*** PROVIDED ENTRIES Section Begins ***

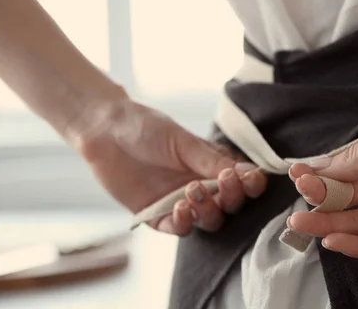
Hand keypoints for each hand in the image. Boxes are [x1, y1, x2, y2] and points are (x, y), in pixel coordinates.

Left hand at [72, 99, 266, 235]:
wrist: (105, 132)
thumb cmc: (147, 128)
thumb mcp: (184, 142)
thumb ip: (213, 162)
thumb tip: (250, 173)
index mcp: (214, 165)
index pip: (244, 182)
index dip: (252, 184)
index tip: (251, 178)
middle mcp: (203, 186)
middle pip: (231, 204)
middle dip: (232, 196)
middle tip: (225, 181)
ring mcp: (182, 203)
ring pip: (210, 220)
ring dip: (208, 209)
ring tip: (193, 190)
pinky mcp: (159, 216)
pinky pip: (180, 229)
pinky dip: (184, 222)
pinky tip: (179, 208)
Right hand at [287, 76, 357, 257]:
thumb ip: (353, 160)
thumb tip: (314, 169)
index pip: (343, 173)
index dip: (319, 180)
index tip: (295, 180)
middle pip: (351, 200)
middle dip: (321, 208)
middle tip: (295, 216)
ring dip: (335, 227)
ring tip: (304, 227)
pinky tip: (338, 241)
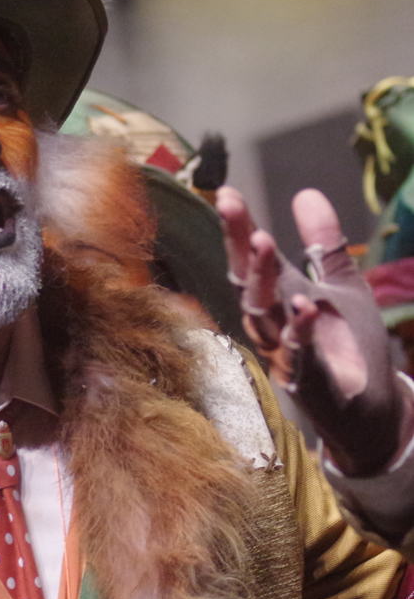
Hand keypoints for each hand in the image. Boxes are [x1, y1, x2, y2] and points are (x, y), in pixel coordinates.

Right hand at [217, 186, 411, 474]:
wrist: (370, 406)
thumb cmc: (348, 344)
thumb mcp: (341, 283)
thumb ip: (322, 243)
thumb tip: (306, 193)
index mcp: (277, 298)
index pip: (251, 260)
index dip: (236, 229)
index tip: (228, 194)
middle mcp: (271, 323)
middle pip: (247, 283)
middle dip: (239, 247)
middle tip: (234, 210)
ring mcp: (283, 352)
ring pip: (262, 314)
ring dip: (262, 281)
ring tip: (262, 243)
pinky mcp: (306, 379)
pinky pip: (297, 352)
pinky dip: (299, 329)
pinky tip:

*** PROVIDED ENTRIES Section Ends ***

EXERCISE OBJECTIVE
How many lines in the records include "pinky"? Answer with the number alone.

WRITTEN REPLY
9